Wednesday, November 11, 2015

Freddy & Marie

In recognition of the recent passing of Senator Fred Thompson, Turner Classic Movies aired Roger Donaldson's 1985 feature, Marie.  Now, Fred Thompson usually played the same gruff, no-nonsense character in each movie he appeared in, but Marie is the only time where he actually played himself, as attorney for embattled public servant Marie Ragghianti.  A personally and professionally satisfying role for him, as he got to take down the corrupt Democratic governor of Tennessee Ray Blanton.
For me, Donaldson's body of work is a bit uneven.  On the one hand, you've got rather solid dramas like Marie and Thirteen Days about the 1962 Cuban missile crisis (without the X-Men).  Then you've got Dante's Peak, which is nothing if not a camp classic, and you've got 1994's The Getaway, or Hollywood's quick response to Pulp Fiction... and then you've got Species 1.  I guess he was trying to outdo Paul Verhoeven on that one or something: how to combine Basic Instinct and Showgirls... but with a sci-fi twist?  Hmmm...

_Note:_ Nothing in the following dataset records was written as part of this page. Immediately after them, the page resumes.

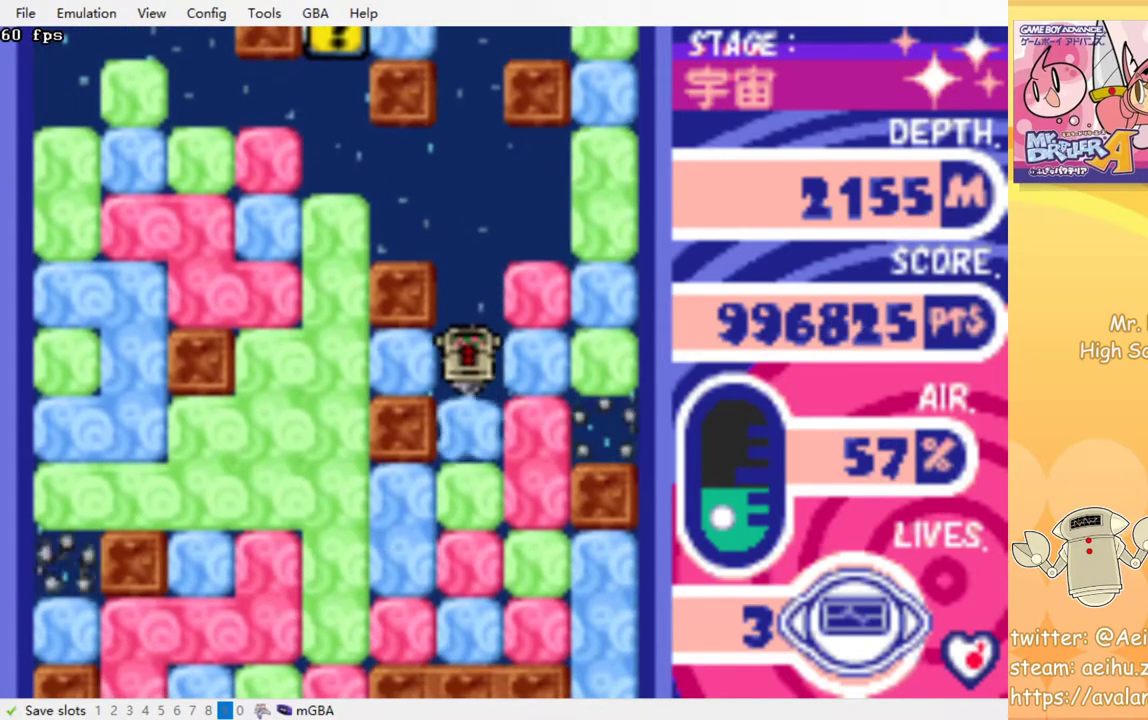
{"buttons": ["CROSS", "DPAD_DOWN"], "events": [[67, "CROSS", "up"], [133, "CROSS", "down"], [217, "CROSS", "up"], [300, "CROSS", "down"], [400, "CROSS", "up"], [467, "CROSS", "down"]]}
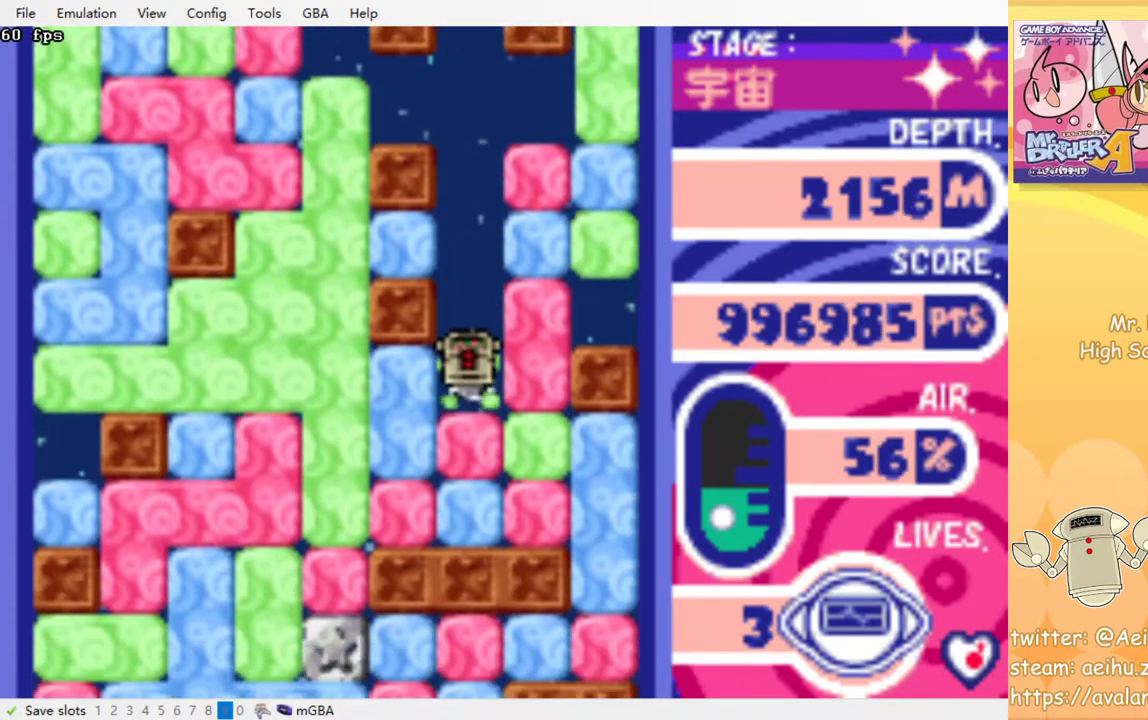
{"buttons": ["DPAD_LEFT"], "events": [[67, "CROSS", "up"], [150, "DPAD_DOWN", "up"], [167, "DPAD_LEFT", "down"], [183, "CROSS", "down"], [300, "CROSS", "up"]]}
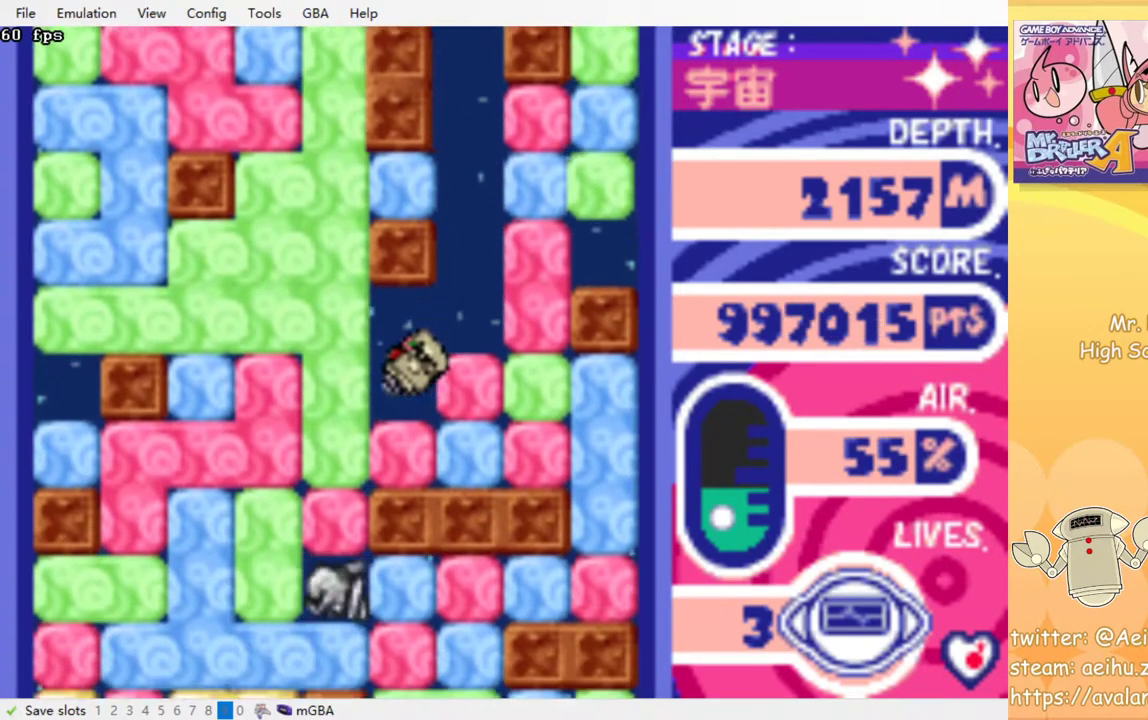
{"buttons": ["DPAD_DOWN"], "events": [[100, "CROSS", "down"], [200, "CROSS", "up"], [417, "DPAD_DOWN", "down"], [450, "DPAD_LEFT", "up"]]}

So clearly the '90s were a more expressive period for Donaldson, and during the '80s he was more inclined to just let the cameras roll and stay out of the actors' way, as with Marie.  Of course, I have a hard time accepting Jeff Daniels as a bad guy, and not just because of the Dumb and Dumber saga.  Then again, I didn't see all of Blood Work.  But arguably, here in Marie, his character's a more casual villain, at least at first.

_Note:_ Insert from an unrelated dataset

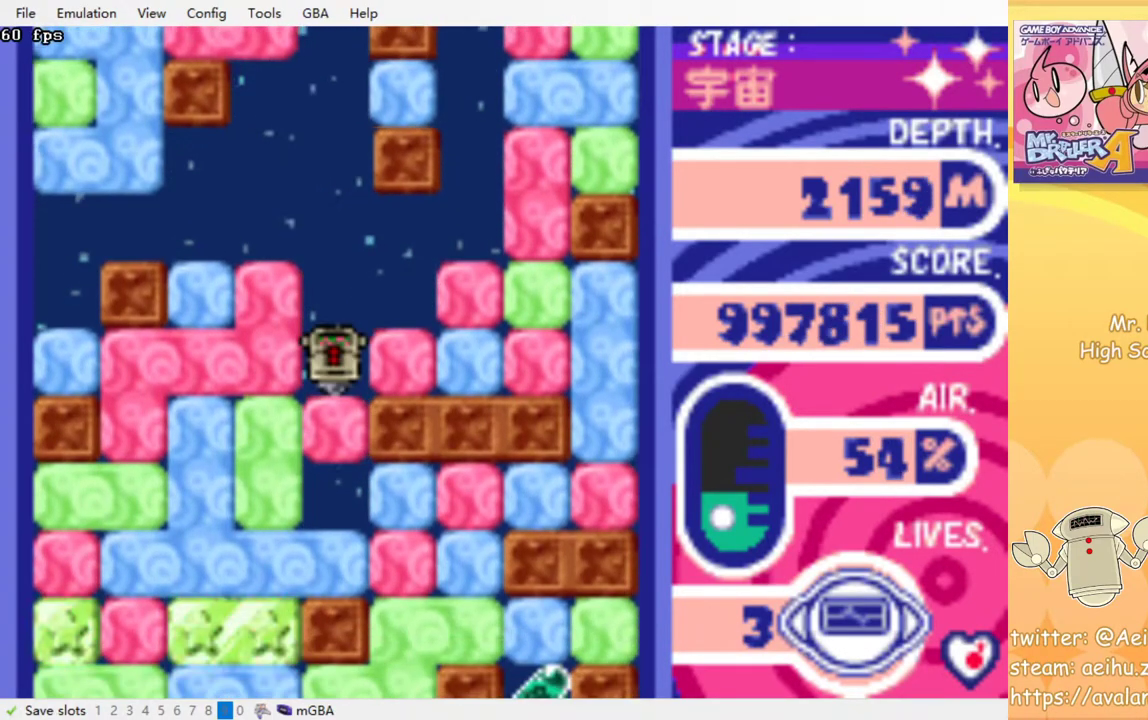
{"buttons": ["CROSS", "DPAD_DOWN"], "events": [[33, "CROSS", "down"], [150, "CROSS", "up"], [200, "CROSS", "down"], [300, "CROSS", "up"], [467, "CROSS", "down"]]}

But we do get a few of the more average days in Marie's life, and a glimpse back at the dark days when trachiotomy had a more, um... hands-on approach to it, as in, get your hands off this tube sticking out of my neck!  Good Lord.  There's a lot less tubing involved now.

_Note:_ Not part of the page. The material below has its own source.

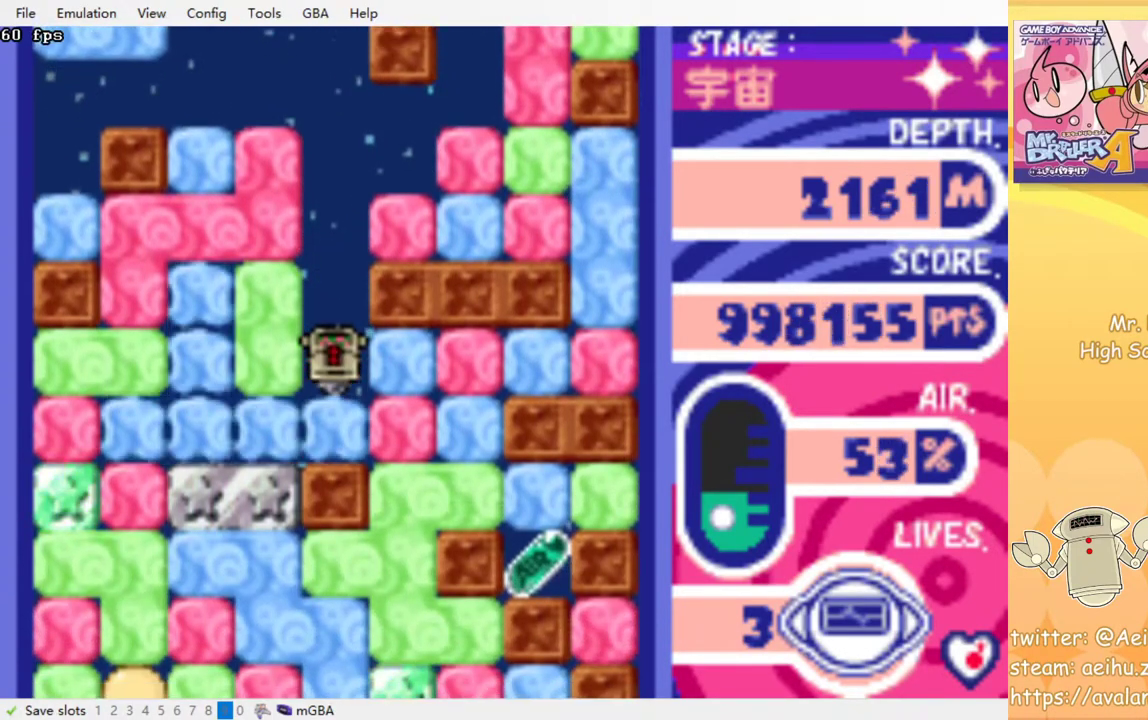
{"buttons": ["DPAD_RIGHT"], "events": [[100, "CROSS", "up"], [117, "DPAD_DOWN", "up"], [183, "DPAD_RIGHT", "down"], [283, "CROSS", "down"], [383, "CROSS", "up"]]}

As with all these older movies, my viewing companions had a slight case of Who's-That-Guy-itis.  In this case, it was a tall, blond actor fella who played a rape-crazy prisoner that got out early for cash... I forget who put up the money for that bad investment, but never mind.  Now, they never did figure out who the guy was, but I remembered him for his one crucial scene with Sigourney Weaver in Ghost Busters 1, and of course as the semi-villainous campaign manager in the Chris Farley 1996 comedy Black Sheep.  His name was Robert Paulson... I mean, his name is Timothy Carhart, and I think my viewing companions might have remembered him from an episode of Mad Men, but they binge-watched the entire series, and one episode doesn't stick out so good when you do that.  As for me, I couldn't help but watch the scene where Carhart's spying on that one game of tennis and... ah yes, a brief flash of Donaldson's '90s work yet to come.  It also informed his thinking when he directed the  music video for "Calabria."  If there's a skankier music video than that, I just don't want to know about it... WITHOUT RON JEREMY.  (Incidentally, text ENUR1 to 71777 for the ringtone!)

Good double bill with: ..well, for a Morgan Freeman '80s night, watch this and Brubaker.  Morgan's actor friends still give him sh... a tough time over that one!